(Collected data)
########################################
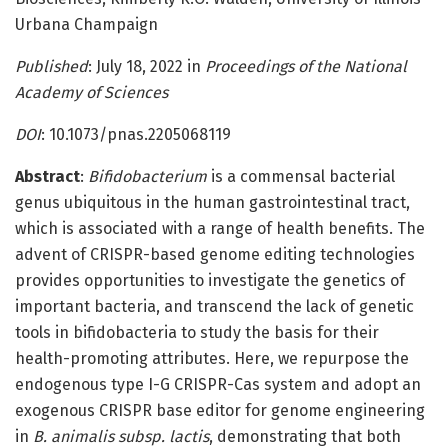
Urbana Champaign
Published
: July 18, 2022 in
Proceedings of the National
Academy of Sciences
DOI
: 10.1073/pnas.2205068119
Abstract
:
Bifidobacterium
is a commensal bacterial
genus ubiquitous in the human gastrointestinal tract,
which is associated with a range of health benefits. The
advent of CRISPR-based genome editing technologies
provides opportunities to investigate the genetics of
important bacteria, and transcend the lack of genetic
tools in bifidobacteria to study the basis for their
health-promoting attributes. Here, we repurpose the
endogenous type I-G CRISPR-Cas system and adopt an
exogenous CRISPR base editor for genome engineering
in
B. animalis subsp. lactis
, demonstrating that both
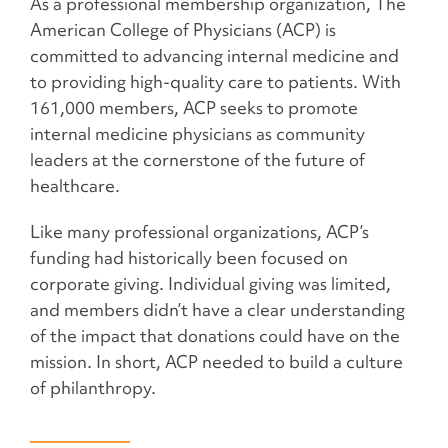
As a professional membership organization, The
American College of Physicians (ACP) is
committed to advancing internal medicine and
to providing high-quality care to patients. With
161,000 members, ACP seeks to promote
internal medicine physicians as community
leaders at the cornerstone of the future of
healthcare.
Like many professional organizations, ACP’s
funding had historically been focused on
corporate giving. Individual giving was limited,
and members didn’t have a clear understanding
of the impact that donations could have on the
mission. In short, ACP needed to build a culture
of philanthropy.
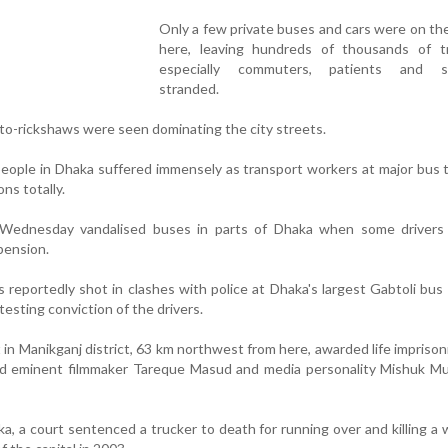
Only a few private buses and cars were on th
here, leaving hundreds of thousands of tra
especially commuters, patients and st
stranded.
to-rickshaws were seen dominating the city streets.
eople in Dhaka suffered immensely as transport workers at major bus 
ns totally.
 Wednesday vandalised buses in parts of Dhaka when some drivers 
pension.
reportedly shot in clashes with police at Dhaka's largest Gabtoli bus 
testing conviction of the drivers.
 in Manikganj district, 63 km northwest from here, awarded life impriso
led eminent filmmaker Tareque Masud and media personality Mishuk Mu
a, a court sentenced a trucker to death for running over and killing a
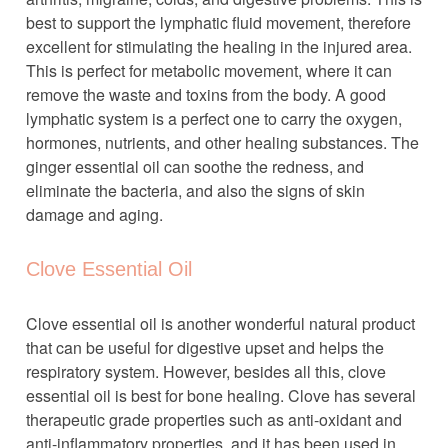
best to support the lymphatic fluid movement, therefore
excellent for stimulating the healing in the injured area.
This is perfect for metabolic movement, where it can
remove the waste and toxins from the body. A good
lymphatic system is a perfect one to carry the oxygen,
hormones, nutrients, and other healing substances. The
ginger essential oil can soothe the redness, and
eliminate the bacteria, and also the signs of skin
damage and aging.
Clove Essential Oil
Clove essential oil is another wonderful natural product
that can be useful for digestive upset and helps the
respiratory system. However, besides all this, clove
essential oil is best for bone healing. Clove has several
therapeutic grade properties such as anti-oxidant and
anti-inflammatory properties, and it has been used in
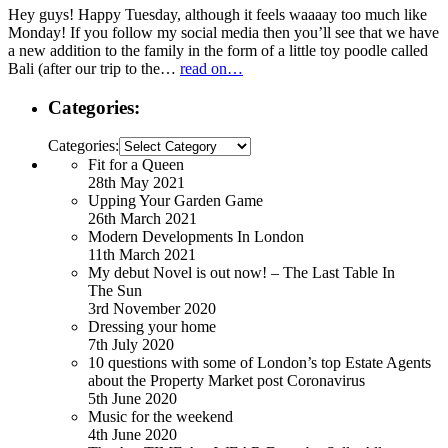
Hey guys! Happy Tuesday, although it feels waaaay too much like
Monday! If you follow my social media then you’ll see that we have
a new addition to the family in the form of a little toy poodle called
Bali (after our trip to the…
read on…
Categories:
Categories:
Fit for a Queen
28th May 2021
Upping Your Garden Game
26th March 2021
Modern Developments In London
11th March 2021
My debut Novel is out now! – The Last Table In
The Sun
3rd November 2020
Dressing your home
7th July 2020
10 questions with some of London’s top Estate Agents
about the Property Market post Coronavirus
5th June 2020
Music for the weekend
4th June 2020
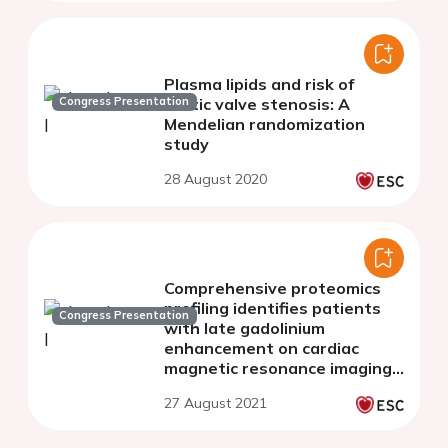
Plasma lipids and risk of
Congress Presentation
aortic valve stenosis: A
Mendelian randomization
study
28 August 2020
Comprehensive proteomics
profiling identifies patients
Congress Presentation
with late gadolinium
enhancement on cardiac
magnetic resonance imaging
in the hypertrophic
27 August 2021
cardiomyopathy population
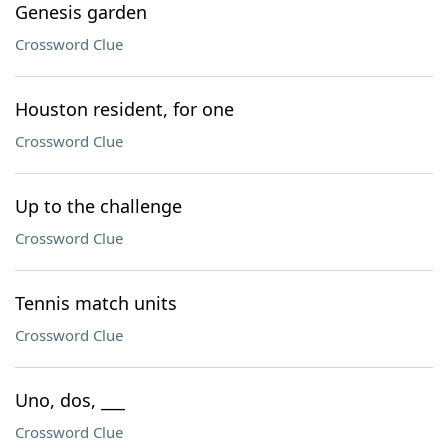
Genesis garden
Crossword Clue
Houston resident, for one
Crossword Clue
Up to the challenge
Crossword Clue
Tennis match units
Crossword Clue
Uno, dos, ___
Crossword Clue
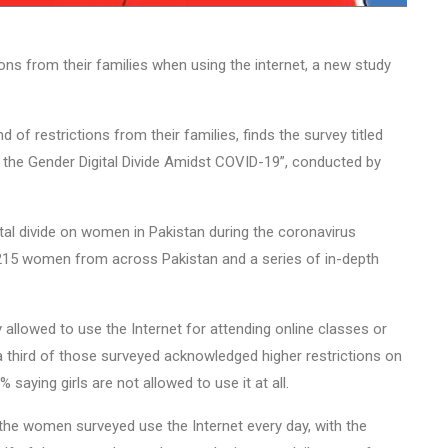
ons from their families when using the internet, a new study
of restrictions from their families, finds the survey titled
he Gender Digital Divide Amidst COVID-19”, conducted by
tal divide on women in Pakistan during the coronavirus
215 women from across Pakistan and a series of in-depth
 allowed to use the Internet for attending online classes or
 a third of those surveyed acknowledged higher restrictions on
 saying girls are not allowed to use it at all.
 the women surveyed use the Internet every day, with the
########################################
Where an image appears in the data, skip it, and return the rest verbatim.

WRITTEN SOLUTION:
Urbana Champaign
Published
: July 18, 2022 in
Proceedings of the National
Academy of Sciences
DOI
: 10.1073/pnas.2205068119
Abstract
:
Bifidobacterium
is a commensal bacterial
genus ubiquitous in the human gastrointestinal tract,
which is associated with a range of health benefits. The
advent of CRISPR-based genome editing technologies
provides opportunities to investigate the genetics of
important bacteria, and transcend the lack of genetic
tools in bifidobacteria to study the basis for their
health-promoting attributes. Here, we repurpose the
endogenous type I-G CRISPR-Cas system and adopt an
exogenous CRISPR base editor for genome engineering
in
B. animalis subsp. lactis
, demonstrating that both
As a professional membership organization, The
American College of Physicians (ACP) is
committed to advancing internal medicine and
to providing high-quality care to patients. With
161,000 members, ACP seeks to promote
internal medicine physicians as community
leaders at the cornerstone of the future of
healthcare.
Like many professional organizations, ACP’s
funding had historically been focused on
corporate giving. Individual giving was limited,
and members didn’t have a clear understanding
of the impact that donations could have on the
mission. In short, ACP needed to build a culture
of philanthropy.
Only a few private buses and cars were on th
here, leaving hundreds of thousands of tra
especially commuters, patients and st
stranded.
to-rickshaws were seen dominating the city streets.
eople in Dhaka suffered immensely as transport workers at major bus 
ns totally.
 Wednesday vandalised buses in parts of Dhaka when some drivers 
pension.
reportedly shot in clashes with police at Dhaka's largest Gabtoli bus 
testing conviction of the drivers.
 in Manikganj district, 63 km northwest from here, awarded life impriso
led eminent filmmaker Tareque Masud and media personality Mishuk Mu
a, a court sentenced a trucker to death for running over and killing a
best to support the lymphatic fluid movement, therefore
excellent for stimulating the healing in the injured area.
This is perfect for metabolic movement, where it can
remove the waste and toxins from the body. A good
lymphatic system is a perfect one to carry the oxygen,
hormones, nutrients, and other healing substances. The
ginger essential oil can soothe the redness, and
eliminate the bacteria, and also the signs of skin
damage and aging.
Clove Essential Oil
Clove essential oil is another wonderful natural product
that can be useful for digestive upset and helps the
respiratory system. However, besides all this, clove
essential oil is best for bone healing. Clove has several
therapeutic grade properties such as anti-oxidant and
anti-inflammatory properties, and it has been used in
Hey guys! Happy Tuesday, although it feels waaaay too much like
Monday! If you follow my social media then you’ll see that we have
a new addition to the family in the form of a little toy poodle called
Bali (after our trip to the…
read on…
Categories:
Categories:
Fit for a Queen
28th May 2021
Upping Your Garden Game
26th March 2021
Modern Developments In London
11th March 2021
My debut Novel is out now! – The Last Table In
The Sun
3rd November 2020
Dressing your home
7th July 2020
10 questions with some of London’s top Estate Agents
about the Property Market post Coronavirus
5th June 2020
Music for the weekend
4th June 2020
Plasma lipids and risk of
Congress Presentation
aortic valve stenosis: A
Mendelian randomization
study
28 August 2020
Comprehensive proteomics
profiling identifies patients
Congress Presentation
with late gadolinium
enhancement on cardiac
magnetic resonance imaging
in the hypertrophic
27 August 2021
cardiomyopathy population
Genesis garden
Crossword Clue
Houston resident, for one
Crossword Clue
Up to the challenge
Crossword Clue
Tennis match units
Crossword Clue
Uno, dos, ___
Crossword Clue
ons from their families when using the internet, a new study
of restrictions from their families, finds the survey titled
he Gender Digital Divide Amidst COVID-19”, conducted by
tal divide on women in Pakistan during the coronavirus
215 women from across Pakistan and a series of in-depth
 allowed to use the Internet for attending online classes or
 a third of those surveyed acknowledged higher restrictions on
 saying girls are not allowed to use it at all.
 the women surveyed use the Internet every day, with the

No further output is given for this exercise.